> DIRECTIONS FOR THIS TASK: Retype every line of the listing below character for character, keeping the original order and line breaks.

[Data excerpts]
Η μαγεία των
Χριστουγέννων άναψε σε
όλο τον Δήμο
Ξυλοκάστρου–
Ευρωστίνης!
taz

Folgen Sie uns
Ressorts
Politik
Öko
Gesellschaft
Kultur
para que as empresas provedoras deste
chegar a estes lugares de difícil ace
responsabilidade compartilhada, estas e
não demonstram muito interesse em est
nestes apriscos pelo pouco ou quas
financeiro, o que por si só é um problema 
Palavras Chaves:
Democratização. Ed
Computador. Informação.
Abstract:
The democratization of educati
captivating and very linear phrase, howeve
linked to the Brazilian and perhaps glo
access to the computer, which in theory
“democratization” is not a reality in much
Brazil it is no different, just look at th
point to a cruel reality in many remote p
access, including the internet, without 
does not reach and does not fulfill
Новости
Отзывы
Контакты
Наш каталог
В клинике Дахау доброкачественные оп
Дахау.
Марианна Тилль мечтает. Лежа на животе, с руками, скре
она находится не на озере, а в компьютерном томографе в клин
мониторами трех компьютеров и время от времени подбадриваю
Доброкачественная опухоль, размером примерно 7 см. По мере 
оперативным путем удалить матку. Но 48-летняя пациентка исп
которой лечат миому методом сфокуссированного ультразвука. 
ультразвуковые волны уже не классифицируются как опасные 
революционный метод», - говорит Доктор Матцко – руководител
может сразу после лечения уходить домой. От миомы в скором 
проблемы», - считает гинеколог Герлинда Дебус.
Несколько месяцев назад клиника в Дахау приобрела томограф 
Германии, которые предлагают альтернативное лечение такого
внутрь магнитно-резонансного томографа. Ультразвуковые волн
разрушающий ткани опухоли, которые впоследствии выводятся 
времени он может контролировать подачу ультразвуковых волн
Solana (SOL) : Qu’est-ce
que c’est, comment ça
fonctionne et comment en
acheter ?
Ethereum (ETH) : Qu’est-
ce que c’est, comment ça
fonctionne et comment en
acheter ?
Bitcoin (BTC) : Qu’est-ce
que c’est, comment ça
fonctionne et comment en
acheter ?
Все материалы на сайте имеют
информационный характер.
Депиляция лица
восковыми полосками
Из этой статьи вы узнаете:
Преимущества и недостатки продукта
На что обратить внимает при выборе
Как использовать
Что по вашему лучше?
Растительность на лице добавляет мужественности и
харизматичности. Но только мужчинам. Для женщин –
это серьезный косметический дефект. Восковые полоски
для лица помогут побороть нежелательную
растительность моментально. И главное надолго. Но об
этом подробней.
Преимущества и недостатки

> RESPONSE BELOW:
Η μαγεία των
Χριστουγέννων άναψε σε
όλο τον Δήμο
Ξυλοκάστρου–
Ευρωστίνης!
taz

Folgen Sie uns
Ressorts
Politik
Öko
Gesellschaft
Kultur
para que as empresas provedoras deste
chegar a estes lugares de difícil ace
responsabilidade compartilhada, estas e
não demonstram muito interesse em est
nestes apriscos pelo pouco ou quas
financeiro, o que por si só é um problema 
Palavras Chaves:
Democratização. Ed
Computador. Informação.
Abstract:
The democratization of educati
captivating and very linear phrase, howeve
linked to the Brazilian and perhaps glo
access to the computer, which in theory
“democratization” is not a reality in much
Brazil it is no different, just look at th
point to a cruel reality in many remote p
access, including the internet, without 
does not reach and does not fulfill
Новости
Отзывы
Контакты
Наш каталог
В клинике Дахау доброкачественные оп
Дахау.
Марианна Тилль мечтает. Лежа на животе, с руками, скре
она находится не на озере, а в компьютерном томографе в клин
мониторами трех компьютеров и время от времени подбадриваю
Доброкачественная опухоль, размером примерно 7 см. По мере 
оперативным путем удалить матку. Но 48-летняя пациентка исп
которой лечат миому методом сфокуссированного ультразвука. 
ультразвуковые волны уже не классифицируются как опасные 
революционный метод», - говорит Доктор Матцко – руководител
может сразу после лечения уходить домой. От миомы в скором 
проблемы», - считает гинеколог Герлинда Дебус.
Несколько месяцев назад клиника в Дахау приобрела томограф 
Германии, которые предлагают альтернативное лечение такого
внутрь магнитно-резонансного томографа. Ультразвуковые волн
разрушающий ткани опухоли, которые впоследствии выводятся 
времени он может контролировать подачу ультразвуковых волн
Solana (SOL) : Qu’est-ce
que c’est, comment ça
fonctionne et comment en
acheter ?
Ethereum (ETH) : Qu’est-
ce que c’est, comment ça
fonctionne et comment en
acheter ?
Bitcoin (BTC) : Qu’est-ce
que c’est, comment ça
fonctionne et comment en
acheter ?
Все материалы на сайте имеют
информационный характер.
Депиляция лица
восковыми полосками
Из этой статьи вы узнаете:
Преимущества и недостатки продукта
На что обратить внимает при выборе
Как использовать
Что по вашему лучше?
Растительность на лице добавляет мужественности и
харизматичности. Но только мужчинам. Для женщин –
это серьезный косметический дефект. Восковые полоски
для лица помогут побороть нежелательную
растительность моментально. И главное надолго. Но об
этом подробней.
Преимущества и недостатки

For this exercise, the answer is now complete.